Trial Tr. 3/20/97 at 54-55. At another point, the judge

responded to the testimony of a defense witness (an EPA

employee) by stating: "No wonder the public and the Congress are upset about agencies in Washington." Id. at 38.

In a trial like this, where the agency's veracity was central to

its defense, I can hardly imagine anything more prejudicial

than for the judge to tell the jury that agencies like EPA

"have all the power[ ]," that they "make up the rules," that

they cover up for each other through lies, that they refuse to

do justice until hauled into court, and that the public no

longer has any confidence in them.

The judge also challenged Sellers's credibility: "That's

under oath?
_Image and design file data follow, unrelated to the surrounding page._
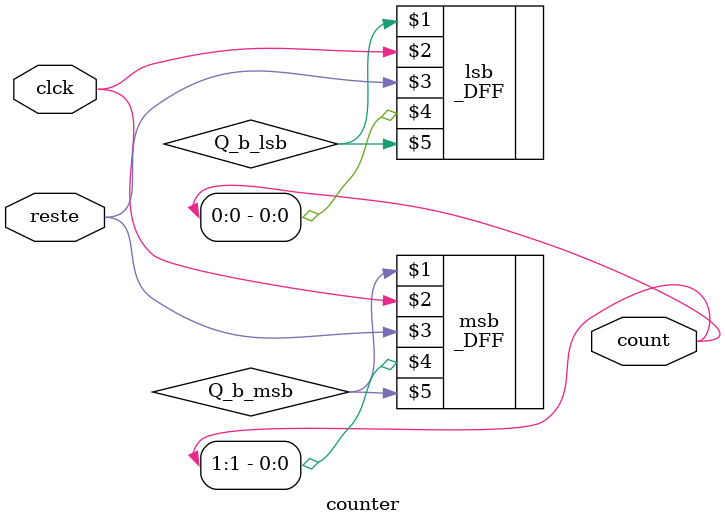
<source format=v>
`timescale 1ns / 1ps


module counter(
    input clck, reste,
    output[1:0] count
    );
    wire Q_b_lsb, Q_b_msb;
    
    _DFF lsb(Q_b_lsb, clck, reste, count[0], Q_b_lsb);
    _DFF msb(Q_b_msb, clck, reste, count[1], Q_b_msb);
    
endmodule

</source>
You are testifying under oath?" Id. at 13.

Because Barbour's failure-to-promote claim ultimately hinged

on Sellers's credibility, our statement in United States v.

Tilghman applies here as well: "Because juries, not judges,

decide whether witnesses are telling the truth, and because

judges wield enormous influence over juries, judges may not

ask questions that signal their belief or disbelief of witnesses." 134 F.3d 414, 416 (D.C. Cir. 1998).

District judges certainly enjoy wide discretion to manage

trials, including questioning witnesses aggressively and commenting on the evidence. In fact, most of the judge's comments that EPA challenges were not at all inappropriate.

But because of the particular comments discussed above, I

think the district court went too far. Indeed, the judge's

comments may well help explain why the jury ruled for

Barbour on this relatively weak (though sufficient) record.

Just as Barbour deserved to have her case decided by the

jury without improper judicial interference, so did EPA.